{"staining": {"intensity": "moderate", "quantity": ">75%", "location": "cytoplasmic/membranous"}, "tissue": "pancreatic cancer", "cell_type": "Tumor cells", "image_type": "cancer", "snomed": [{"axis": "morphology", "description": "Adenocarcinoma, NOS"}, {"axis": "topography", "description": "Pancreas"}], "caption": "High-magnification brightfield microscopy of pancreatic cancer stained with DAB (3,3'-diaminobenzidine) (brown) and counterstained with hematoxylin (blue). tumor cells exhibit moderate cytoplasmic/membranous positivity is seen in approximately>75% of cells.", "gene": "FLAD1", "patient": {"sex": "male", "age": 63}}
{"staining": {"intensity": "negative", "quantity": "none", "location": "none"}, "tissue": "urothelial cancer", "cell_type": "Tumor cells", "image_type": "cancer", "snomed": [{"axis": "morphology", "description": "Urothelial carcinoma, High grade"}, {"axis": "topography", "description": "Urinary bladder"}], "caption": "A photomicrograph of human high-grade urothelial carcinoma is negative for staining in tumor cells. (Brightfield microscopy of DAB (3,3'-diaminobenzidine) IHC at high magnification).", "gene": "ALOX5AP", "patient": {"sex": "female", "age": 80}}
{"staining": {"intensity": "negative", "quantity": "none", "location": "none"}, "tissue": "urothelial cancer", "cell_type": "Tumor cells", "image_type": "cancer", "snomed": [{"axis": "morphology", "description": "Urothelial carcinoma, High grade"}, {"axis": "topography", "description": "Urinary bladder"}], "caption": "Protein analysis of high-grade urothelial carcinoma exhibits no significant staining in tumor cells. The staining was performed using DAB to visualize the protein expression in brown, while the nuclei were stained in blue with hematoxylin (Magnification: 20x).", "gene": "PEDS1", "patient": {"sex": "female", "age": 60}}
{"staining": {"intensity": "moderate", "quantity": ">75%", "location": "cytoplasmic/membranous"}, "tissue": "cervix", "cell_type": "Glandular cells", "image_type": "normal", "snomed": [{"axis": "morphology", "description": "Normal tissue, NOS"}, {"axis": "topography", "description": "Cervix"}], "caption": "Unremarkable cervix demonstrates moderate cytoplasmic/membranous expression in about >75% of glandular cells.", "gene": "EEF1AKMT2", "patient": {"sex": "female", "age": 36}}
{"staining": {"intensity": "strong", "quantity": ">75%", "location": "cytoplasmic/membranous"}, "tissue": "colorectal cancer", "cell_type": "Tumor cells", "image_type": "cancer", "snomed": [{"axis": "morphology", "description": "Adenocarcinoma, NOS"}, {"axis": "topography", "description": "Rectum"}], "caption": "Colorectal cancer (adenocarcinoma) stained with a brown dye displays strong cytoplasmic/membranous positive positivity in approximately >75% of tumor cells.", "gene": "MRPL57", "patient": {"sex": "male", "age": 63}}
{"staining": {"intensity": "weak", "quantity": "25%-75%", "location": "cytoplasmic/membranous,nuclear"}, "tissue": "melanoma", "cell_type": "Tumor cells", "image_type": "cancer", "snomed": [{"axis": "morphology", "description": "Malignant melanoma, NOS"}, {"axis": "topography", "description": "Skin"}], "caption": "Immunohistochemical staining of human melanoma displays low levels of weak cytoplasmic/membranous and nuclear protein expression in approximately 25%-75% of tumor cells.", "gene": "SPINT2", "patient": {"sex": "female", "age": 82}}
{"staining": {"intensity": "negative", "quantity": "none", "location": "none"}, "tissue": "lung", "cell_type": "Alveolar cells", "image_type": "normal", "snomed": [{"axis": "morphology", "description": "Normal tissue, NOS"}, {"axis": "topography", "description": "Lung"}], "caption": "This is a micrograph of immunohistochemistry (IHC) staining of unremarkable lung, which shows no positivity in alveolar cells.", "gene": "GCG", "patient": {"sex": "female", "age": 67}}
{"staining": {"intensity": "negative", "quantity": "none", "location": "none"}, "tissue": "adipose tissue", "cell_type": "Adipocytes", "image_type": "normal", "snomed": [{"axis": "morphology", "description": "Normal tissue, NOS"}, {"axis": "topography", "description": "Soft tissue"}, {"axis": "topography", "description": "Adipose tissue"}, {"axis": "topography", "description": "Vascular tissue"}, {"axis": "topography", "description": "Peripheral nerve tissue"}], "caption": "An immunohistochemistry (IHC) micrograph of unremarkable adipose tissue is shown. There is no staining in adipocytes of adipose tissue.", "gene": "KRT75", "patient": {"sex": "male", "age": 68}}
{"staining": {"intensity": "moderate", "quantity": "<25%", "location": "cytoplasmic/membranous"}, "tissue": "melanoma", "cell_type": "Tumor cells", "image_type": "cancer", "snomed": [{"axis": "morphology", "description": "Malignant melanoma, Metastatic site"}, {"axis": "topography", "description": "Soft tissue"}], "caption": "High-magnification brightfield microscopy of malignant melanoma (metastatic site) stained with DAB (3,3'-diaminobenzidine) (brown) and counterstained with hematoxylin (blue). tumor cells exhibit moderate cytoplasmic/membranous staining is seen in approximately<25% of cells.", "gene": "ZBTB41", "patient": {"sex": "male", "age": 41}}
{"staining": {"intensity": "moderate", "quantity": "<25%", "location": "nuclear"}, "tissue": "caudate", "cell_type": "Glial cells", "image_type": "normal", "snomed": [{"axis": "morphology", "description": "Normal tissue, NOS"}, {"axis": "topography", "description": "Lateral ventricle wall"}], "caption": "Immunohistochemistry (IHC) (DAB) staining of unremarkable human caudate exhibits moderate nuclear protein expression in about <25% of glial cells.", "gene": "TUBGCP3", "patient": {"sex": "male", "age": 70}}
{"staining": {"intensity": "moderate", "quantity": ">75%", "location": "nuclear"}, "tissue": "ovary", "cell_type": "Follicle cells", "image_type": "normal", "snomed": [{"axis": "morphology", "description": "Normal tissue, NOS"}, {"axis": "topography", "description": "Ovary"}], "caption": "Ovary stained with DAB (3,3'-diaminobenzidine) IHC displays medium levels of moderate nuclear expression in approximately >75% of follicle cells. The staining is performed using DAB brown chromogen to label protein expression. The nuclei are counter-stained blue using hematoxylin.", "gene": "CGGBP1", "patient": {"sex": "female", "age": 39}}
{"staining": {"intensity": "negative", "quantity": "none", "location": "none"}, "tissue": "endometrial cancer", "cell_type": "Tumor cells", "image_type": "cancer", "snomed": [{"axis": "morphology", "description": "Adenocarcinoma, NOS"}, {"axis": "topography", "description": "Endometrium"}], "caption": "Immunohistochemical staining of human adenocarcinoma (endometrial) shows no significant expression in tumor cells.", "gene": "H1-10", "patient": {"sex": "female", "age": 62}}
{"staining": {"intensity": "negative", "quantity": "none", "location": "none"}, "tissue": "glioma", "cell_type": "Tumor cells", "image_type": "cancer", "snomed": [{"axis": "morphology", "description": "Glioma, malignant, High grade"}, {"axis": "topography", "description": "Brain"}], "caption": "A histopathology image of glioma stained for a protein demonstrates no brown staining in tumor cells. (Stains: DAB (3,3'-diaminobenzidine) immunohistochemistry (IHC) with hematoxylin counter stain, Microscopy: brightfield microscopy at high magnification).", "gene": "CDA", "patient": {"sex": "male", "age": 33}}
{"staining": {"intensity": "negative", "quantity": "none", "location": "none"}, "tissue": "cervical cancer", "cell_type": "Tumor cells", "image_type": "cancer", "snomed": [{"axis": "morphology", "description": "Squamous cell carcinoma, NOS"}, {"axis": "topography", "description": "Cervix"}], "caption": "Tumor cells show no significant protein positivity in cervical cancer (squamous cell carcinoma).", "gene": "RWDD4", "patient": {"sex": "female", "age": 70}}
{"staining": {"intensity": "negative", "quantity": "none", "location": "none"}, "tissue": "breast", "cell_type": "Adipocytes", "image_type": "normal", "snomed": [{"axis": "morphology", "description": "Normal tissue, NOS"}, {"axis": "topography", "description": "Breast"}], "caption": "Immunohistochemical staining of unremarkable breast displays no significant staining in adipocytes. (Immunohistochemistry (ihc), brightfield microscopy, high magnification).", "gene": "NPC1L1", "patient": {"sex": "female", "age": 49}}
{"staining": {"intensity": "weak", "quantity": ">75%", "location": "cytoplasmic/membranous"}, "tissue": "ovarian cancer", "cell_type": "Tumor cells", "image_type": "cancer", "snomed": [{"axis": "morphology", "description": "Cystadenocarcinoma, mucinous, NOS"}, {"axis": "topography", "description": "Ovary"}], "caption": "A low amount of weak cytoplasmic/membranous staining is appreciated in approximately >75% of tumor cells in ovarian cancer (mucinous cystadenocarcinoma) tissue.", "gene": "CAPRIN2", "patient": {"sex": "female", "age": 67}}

= = = =

Exercise directions >> Which lines in the listing above hold the word "levels"? Show each of them.

Solution to the exercise >>
{"staining": {"intensity": "weak", "quantity": "25%-75%", "location": "cytoplasmic/membranous,nuclear"}, "tissue": "melanoma", "cell_type": "Tumor cells", "image_type": "cancer", "snomed": [{"axis": "morphology", "description": "Malignant melanoma, NOS"}, {"axis": "topography", "description": "Skin"}], "caption": "Immunohistochemical staining of human melanoma displays low levels of weak cytoplasmic/membranous and nuclear protein expression in approximately 25%-75% of tumor cells.", "gene": "SPINT2", "patient": {"sex": "female", "age": 82}}
{"staining": {"intensity": "moderate", "quantity": ">75%", "location": "nuclear"}, "tissue": "ovary", "cell_type": "Follicle cells", "image_type": "normal", "snomed": [{"axis": "morphology", "description": "Normal tissue, NOS"}, {"axis": "topography", "description": "Ovary"}], "caption": "Ovary stained with DAB (3,3'-diaminobenzidine) IHC displays medium levels of moderate nuclear expression in approximately >75% of follicle cells. The staining is performed using DAB brown chromogen to label protein expression. The nuclei are counter-stained blue using hematoxylin.", "gene": "CGGBP1", "patient": {"sex": "female", "age": 39}}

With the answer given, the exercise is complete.